The path out of poverty lies in tackling unemployment
That Bangladesh has come a long, long way since its days of famine and abject poverty is an incontrovertible truth.
With a rising middle class that is now able to afford products and services that, even a decade ago, were considered luxuries, our economy is better than it has ever been, with money in people’s pockets.
Of course, a great knock-on effect of a rising economy is a steadily declining poverty rate. According to projections made by the Bangladesh Bureau of Statistics, the poverty rate has declined to 20% in June of this year from 21.8% in the same month last year. Additionally, the rate of extreme poverty fell from 11.3% to 10.5% within the same time period.
According to the Planning Ministry, the biggest reason behind poverty rates plummeting so fast was the contribution made by labourers and farmers throughout the country. And it makes sense. Historically, it has been proven that the path out of poverty lies in tackling unemployment.
According to a World Bank report, between 2010 to 2016, some 8 million people were lifted out of poverty -- 90% of this poverty reduction and improvement in living standards are happening in rural areas, driven by higher labour incomes.

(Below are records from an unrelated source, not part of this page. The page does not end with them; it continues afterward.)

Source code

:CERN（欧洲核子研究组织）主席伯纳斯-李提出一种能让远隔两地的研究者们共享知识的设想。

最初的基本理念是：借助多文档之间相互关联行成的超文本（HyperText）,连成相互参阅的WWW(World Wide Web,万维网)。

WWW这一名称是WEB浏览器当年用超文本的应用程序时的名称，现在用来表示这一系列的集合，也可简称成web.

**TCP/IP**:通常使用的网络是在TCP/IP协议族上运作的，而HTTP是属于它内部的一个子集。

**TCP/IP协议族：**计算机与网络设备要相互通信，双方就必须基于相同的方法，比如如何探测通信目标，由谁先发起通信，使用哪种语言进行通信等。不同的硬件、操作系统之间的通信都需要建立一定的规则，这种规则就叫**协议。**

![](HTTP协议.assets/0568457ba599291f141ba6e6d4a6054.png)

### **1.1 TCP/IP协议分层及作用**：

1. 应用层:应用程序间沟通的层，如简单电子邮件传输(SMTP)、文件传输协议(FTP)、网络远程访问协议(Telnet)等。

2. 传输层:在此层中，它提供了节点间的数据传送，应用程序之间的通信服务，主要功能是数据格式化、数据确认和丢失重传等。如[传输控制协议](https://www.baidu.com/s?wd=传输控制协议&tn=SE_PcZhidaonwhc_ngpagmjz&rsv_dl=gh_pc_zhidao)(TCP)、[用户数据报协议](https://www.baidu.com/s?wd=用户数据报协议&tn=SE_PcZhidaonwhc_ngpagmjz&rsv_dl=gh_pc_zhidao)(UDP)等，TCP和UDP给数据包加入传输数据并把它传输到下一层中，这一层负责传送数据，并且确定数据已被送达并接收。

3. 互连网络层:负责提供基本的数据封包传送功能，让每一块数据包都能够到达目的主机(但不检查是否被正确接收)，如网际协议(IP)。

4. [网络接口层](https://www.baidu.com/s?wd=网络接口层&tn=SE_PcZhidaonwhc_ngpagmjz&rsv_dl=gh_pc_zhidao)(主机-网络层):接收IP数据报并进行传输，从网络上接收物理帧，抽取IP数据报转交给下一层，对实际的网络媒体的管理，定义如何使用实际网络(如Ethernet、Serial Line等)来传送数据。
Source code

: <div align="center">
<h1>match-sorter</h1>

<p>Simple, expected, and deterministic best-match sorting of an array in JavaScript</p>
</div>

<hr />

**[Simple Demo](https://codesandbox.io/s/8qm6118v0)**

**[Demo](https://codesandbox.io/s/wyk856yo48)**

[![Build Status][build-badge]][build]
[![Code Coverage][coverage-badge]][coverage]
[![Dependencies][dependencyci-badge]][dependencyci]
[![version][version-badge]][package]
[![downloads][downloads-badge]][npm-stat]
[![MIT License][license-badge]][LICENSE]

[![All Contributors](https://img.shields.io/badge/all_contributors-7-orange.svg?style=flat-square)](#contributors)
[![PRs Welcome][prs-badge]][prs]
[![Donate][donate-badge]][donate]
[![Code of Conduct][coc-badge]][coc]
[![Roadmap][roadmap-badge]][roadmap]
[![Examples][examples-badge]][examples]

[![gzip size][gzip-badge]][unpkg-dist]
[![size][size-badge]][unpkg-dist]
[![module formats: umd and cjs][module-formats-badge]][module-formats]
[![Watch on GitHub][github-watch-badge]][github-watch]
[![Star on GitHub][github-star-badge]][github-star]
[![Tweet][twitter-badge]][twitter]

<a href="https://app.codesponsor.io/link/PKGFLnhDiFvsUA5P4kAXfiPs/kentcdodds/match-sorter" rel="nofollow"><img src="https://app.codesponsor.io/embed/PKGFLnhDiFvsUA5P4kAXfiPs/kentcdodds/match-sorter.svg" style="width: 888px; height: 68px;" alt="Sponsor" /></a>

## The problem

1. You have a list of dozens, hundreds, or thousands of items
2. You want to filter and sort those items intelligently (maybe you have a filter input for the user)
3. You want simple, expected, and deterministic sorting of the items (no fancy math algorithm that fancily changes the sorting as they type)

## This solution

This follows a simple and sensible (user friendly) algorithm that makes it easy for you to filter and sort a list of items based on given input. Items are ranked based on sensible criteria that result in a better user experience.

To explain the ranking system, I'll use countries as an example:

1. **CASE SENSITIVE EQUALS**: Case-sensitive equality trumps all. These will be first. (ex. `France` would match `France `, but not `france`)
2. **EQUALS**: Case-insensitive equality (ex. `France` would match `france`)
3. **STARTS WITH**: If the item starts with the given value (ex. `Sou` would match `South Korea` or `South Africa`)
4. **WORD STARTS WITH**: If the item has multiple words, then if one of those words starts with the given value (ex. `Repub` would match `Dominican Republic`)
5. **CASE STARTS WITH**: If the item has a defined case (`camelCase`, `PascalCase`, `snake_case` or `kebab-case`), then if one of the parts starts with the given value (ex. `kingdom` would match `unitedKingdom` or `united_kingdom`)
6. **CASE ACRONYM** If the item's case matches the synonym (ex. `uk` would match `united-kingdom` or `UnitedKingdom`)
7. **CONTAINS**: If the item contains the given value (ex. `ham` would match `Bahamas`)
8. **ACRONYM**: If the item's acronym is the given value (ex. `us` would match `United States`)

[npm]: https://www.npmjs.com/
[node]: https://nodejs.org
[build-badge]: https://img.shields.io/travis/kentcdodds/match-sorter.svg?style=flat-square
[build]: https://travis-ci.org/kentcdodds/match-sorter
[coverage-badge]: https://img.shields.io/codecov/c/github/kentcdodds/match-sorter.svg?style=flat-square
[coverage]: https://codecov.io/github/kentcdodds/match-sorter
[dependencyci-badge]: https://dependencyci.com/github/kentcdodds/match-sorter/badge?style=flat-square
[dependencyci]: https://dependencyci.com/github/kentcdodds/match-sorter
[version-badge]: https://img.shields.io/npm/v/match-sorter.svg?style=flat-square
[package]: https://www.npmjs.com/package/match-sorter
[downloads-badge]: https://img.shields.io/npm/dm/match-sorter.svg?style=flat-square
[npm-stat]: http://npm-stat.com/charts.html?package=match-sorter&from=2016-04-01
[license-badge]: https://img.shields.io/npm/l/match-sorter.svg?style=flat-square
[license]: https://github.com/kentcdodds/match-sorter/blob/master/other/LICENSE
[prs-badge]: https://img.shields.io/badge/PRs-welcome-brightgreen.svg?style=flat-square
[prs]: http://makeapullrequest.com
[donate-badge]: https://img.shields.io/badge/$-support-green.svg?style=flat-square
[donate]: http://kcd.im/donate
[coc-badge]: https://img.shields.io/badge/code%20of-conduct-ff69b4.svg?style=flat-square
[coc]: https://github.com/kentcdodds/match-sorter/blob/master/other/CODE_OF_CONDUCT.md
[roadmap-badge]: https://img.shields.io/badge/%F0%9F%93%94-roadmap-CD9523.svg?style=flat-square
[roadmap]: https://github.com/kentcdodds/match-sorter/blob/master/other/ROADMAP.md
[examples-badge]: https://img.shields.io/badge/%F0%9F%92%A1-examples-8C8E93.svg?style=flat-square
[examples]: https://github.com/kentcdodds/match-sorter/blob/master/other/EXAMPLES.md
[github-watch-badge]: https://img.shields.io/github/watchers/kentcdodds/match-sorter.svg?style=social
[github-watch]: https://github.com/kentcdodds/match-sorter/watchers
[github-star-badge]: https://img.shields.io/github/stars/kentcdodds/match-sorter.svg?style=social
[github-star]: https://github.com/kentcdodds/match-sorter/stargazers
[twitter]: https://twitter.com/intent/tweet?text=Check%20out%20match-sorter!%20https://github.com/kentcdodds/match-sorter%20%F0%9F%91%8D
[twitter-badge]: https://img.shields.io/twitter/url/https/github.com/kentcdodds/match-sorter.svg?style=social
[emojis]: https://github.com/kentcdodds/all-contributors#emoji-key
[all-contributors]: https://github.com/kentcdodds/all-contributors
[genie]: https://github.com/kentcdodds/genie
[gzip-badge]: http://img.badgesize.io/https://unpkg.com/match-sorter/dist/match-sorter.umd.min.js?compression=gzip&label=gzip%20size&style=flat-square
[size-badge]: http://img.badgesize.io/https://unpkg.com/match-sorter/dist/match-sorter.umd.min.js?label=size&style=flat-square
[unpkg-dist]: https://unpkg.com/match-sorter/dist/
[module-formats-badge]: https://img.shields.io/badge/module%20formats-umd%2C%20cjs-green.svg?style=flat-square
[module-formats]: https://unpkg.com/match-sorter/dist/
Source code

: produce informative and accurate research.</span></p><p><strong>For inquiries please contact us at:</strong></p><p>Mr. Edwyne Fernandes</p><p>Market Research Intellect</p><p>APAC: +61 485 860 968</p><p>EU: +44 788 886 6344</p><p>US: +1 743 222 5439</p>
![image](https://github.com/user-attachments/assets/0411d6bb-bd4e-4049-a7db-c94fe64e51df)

Creating more jobs throughout the various spheres of the economic ladder is key.
One of the more notable initiatives that the government has made, to that end, is the establishment of 100 special economic zones throughout the country, which is geared to create some 10 million jobs.
Sliding poverty rates are indeed a great sign of a healthy and happy nation, but they are often the result of the economy improving organically rather than though concerted efforts to tackle the issue of poverty. In order to do that, we need to pay attention to key issues such as climate change, natural disasters, public health, and improving our rural infrastructure.